Firstly I drew the plate and outer boundary.

To map into a rectangle in the z-plane I first recognise that hyperbolae transform to horizontal lines through w=cosh(z) and similarly ellipses transform to vertical lines.

With this in mind I can recognise that the 'plate' is simply a hyperbolae with v=0.

So for the plate

v=sinh(x)sin(y)=0

u=cosh(x)cos(y)=-1...1

sin(y) is not = 0 because then cos(y)=1 and hence cosh(x)=-1...1

Therefore sinh(x)=0

x=0

u=cosh(0)cos(y)=-1...1

y=inv_cos(-1...1)

=0...Pi

So we have mapped the plate to z=y, 0<y<Pi

But my problem here is this is sinusoidal so really n*Pi, i.e. an infinite line?

Also to make my rectangle R of boundary conditions won't I need two horizontal lines?

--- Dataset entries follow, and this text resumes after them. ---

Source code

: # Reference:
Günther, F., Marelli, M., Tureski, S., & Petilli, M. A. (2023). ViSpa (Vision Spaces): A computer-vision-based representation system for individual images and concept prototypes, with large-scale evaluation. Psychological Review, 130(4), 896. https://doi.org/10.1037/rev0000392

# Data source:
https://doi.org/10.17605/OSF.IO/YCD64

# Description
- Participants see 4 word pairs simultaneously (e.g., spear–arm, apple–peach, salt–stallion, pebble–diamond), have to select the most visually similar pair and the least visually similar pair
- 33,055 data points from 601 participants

Are these y=0 and y=Pi?

Anyway my attempt on transforming the ellipse to two vertical lines is similar:

cosh^2(1)=2.381

sinh^2(1)=1.381

u^2/2.381 + v^2/1.381 = 1

cosh^2(x)cos^2(y)/2.381 + sinh^2(x)sin^2(y)/1.381 = 1

Presumably y=0 but only because I know a priori that it should map to vertical lines

Anyway... cosh^2(x) = 2.381

x=inv_cosh(+-1.543)

=~2.5

only 1 value :(

I think my methods are wrong but don't know what else to do. (I tried starting the map from the other direction, i.e. from lines to ellipses/hyperbolae but got confused with the multiple values).

Thanks.